Sera Harris is a social worker with 14 years experience working in mental health and in the youth sectors, in both direct practice and management roles. She has worked in community mental health settings, therapeutic community settings and has overseen services that offer accommodation and support for young people.

From 2007 to 2013 she managed 'Creative Youth Initiatives', an alternative art and music education and support program for young people in Sydney's Surry Hills, and in 2012 accepted the Arts and Health Australia Awards for Excellence in the category of Mental Health and the Arts in Fremantle, Western Australia for her research into the use of creativity to engage vulnerable young people, titled "That Thing that Changed Everything".

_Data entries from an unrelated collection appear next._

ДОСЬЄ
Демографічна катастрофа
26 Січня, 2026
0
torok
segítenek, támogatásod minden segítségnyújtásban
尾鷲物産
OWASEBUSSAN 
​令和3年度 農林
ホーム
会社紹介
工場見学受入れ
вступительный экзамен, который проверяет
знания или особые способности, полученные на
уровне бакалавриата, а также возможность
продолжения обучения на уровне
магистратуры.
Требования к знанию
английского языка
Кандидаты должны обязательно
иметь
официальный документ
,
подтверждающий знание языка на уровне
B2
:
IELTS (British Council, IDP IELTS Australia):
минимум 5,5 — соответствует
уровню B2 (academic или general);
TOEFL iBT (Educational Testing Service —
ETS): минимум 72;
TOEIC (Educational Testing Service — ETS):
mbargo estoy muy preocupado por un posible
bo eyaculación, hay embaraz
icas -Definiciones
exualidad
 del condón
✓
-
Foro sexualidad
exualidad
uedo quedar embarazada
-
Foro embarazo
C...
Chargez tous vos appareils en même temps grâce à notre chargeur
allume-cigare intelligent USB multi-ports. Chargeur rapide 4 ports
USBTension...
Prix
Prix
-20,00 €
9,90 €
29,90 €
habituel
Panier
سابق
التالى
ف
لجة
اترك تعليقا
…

She has an honours degree in social work from the University of Sydney and a degree in Fine Arts from COFA, UNSW, is currently a social work educator and practice supervisor, and is completing her PhD at UWS in partnership with the Young and Well CRC, on the extent and role of digital technology used by social workers in direct practice settings and its impact on the professional and personal identities.

Shane Cucow is a youth worker with 7 years experience working in mental health, youth and community services, including 4 years working with Australia’s leading online mental health service ReachOut.com.

He has a degree in Youth Work from Edith Cowan University in Western Australia, and is an accredited youth worker with the Western Australian Association of Youth Workers. Through his involvement in ReachOut.com and the Young and Well CRC, he has led the development of new resources to assist health and social services to incorporate technology and e-mental health services into their work with young people.